- **Try it**
Nothing in the data should change when you return it, but leave the pictures out.

(Stored data)
^^^^

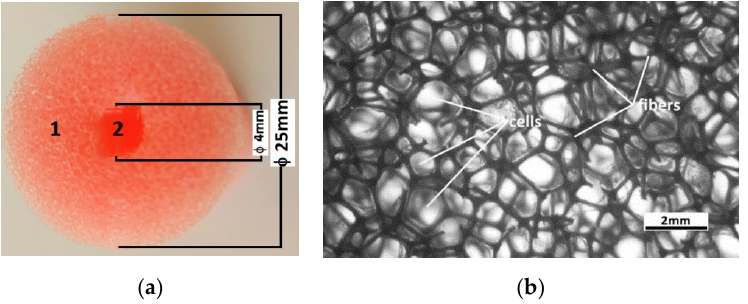
Figure 1. ( a ) Cross-section of the PS: (1) sponge body and (2) internal cylinder; ( b ) sponge body image captured with an XREC digital microscope.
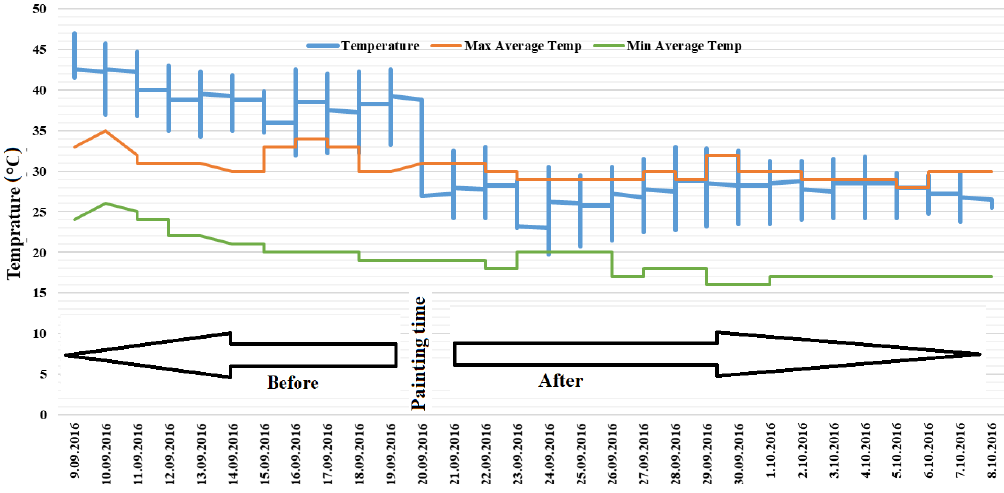
Figure 12. Measurement values of daily average and maximum/minimum temperatures for TR6.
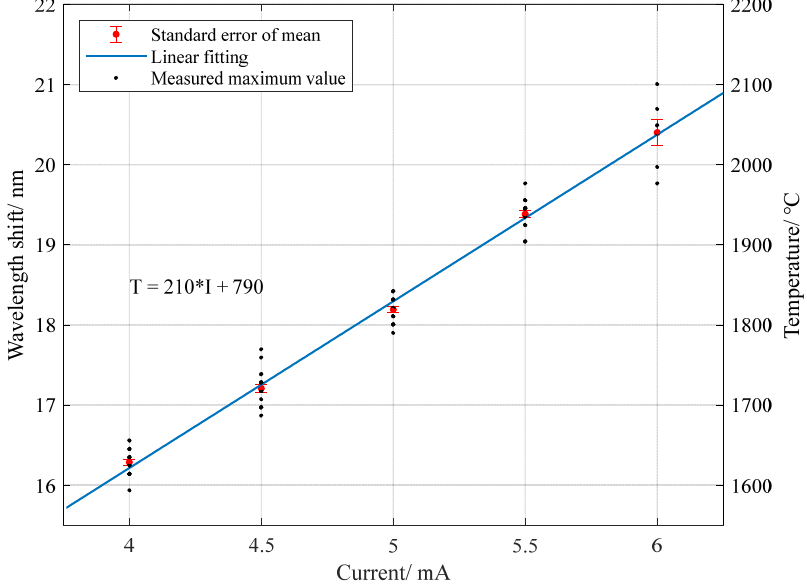
Figure 4. Relationship between wavelength shift (temperature) and applied discharge currents.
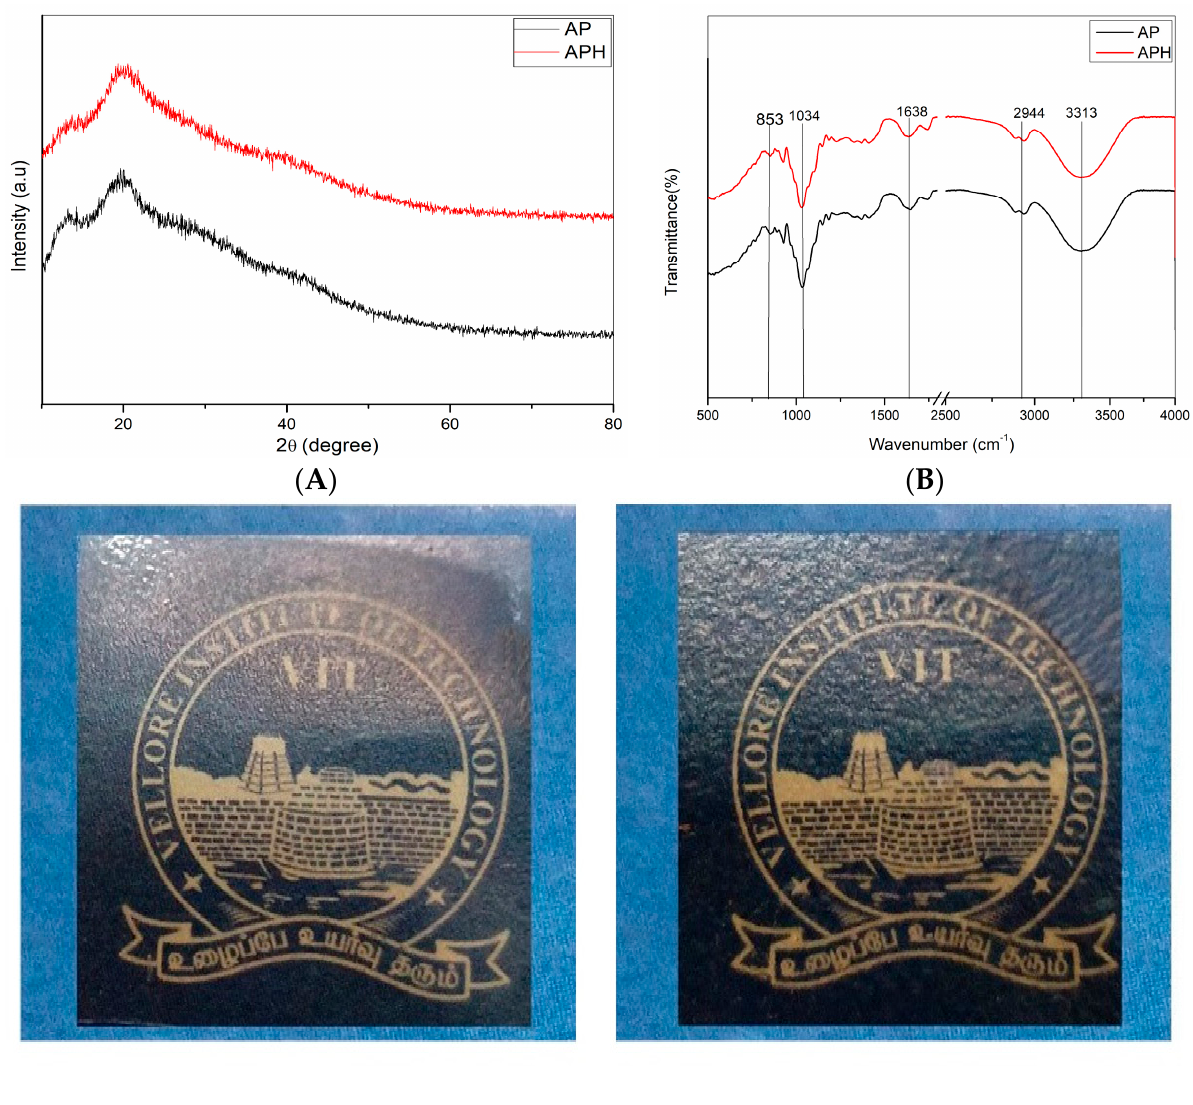
Figure 2. (A) XRD image. ( B ) FTIR spectrum. ( C ) Film transparency of AP and APH films. Figure 2. ( A ) XRD image. ( B ) FTIR spectrum. ( C ) Film transparency of AP and APH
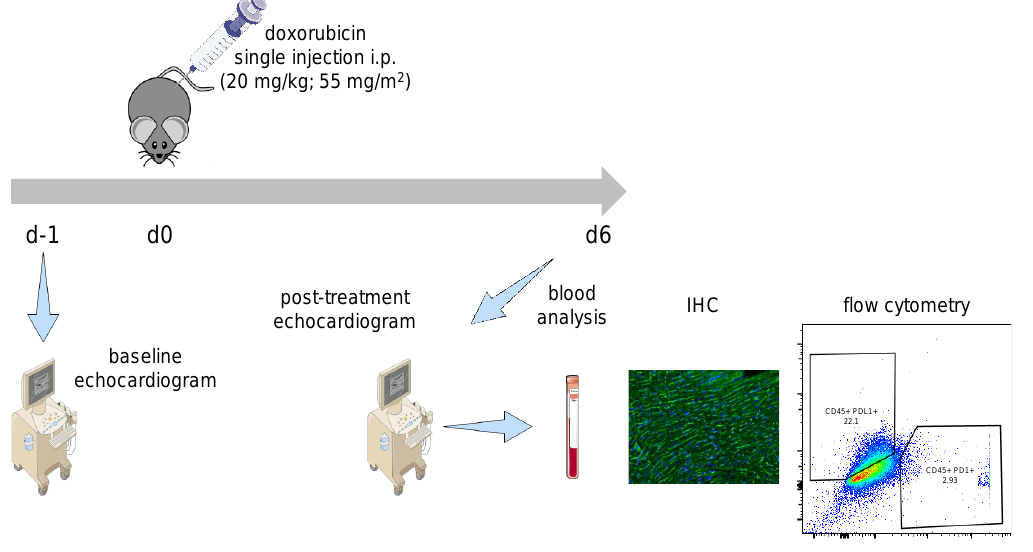
Figure 1. Treatment regime. After initial transthoracic echocardiography, mice received a single intraperitoneal (i.p.) injection of Doxorubicin (20 mg/kg; 55 mg/m 2 ). After 6 days, heart function was re-evaluated using echocardiography. Mice were sacrificed and the effects of Doxorubicin on cardiac PD1/PDL1 signaling were analyzed using flow cytometry and immunohistochemistry.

^^^^

- **Completed task**
Figure 1. ( a ) Cross-section of the PS: (1) sponge body and (2) internal cylinder; ( b ) sponge body image captured with an XREC digital microscope.
Figure 12. Measurement values of daily average and maximum/minimum temperatures for TR6.
Figure 4. Relationship between wavelength shift (temperature) and applied discharge currents.
Figure 2. (A) XRD image. ( B ) FTIR spectrum. ( C ) Film transparency of AP and APH films. Figure 2. ( A ) XRD image. ( B ) FTIR spectrum. ( C ) Film transparency of AP and APH
Figure 1. Treatment regime. After initial transthoracic echocardiography, mice received a single intraperitoneal (i.p.) injection of Doxorubicin (20 mg/kg; 55 mg/m 2 ). After 6 days, heart function was re-evaluated using echocardiography. Mice were sacrificed and the effects of Doxorubicin on cardiac PD1/PDL1 signaling were analyzed using flow cytometry and immunohistochemistry.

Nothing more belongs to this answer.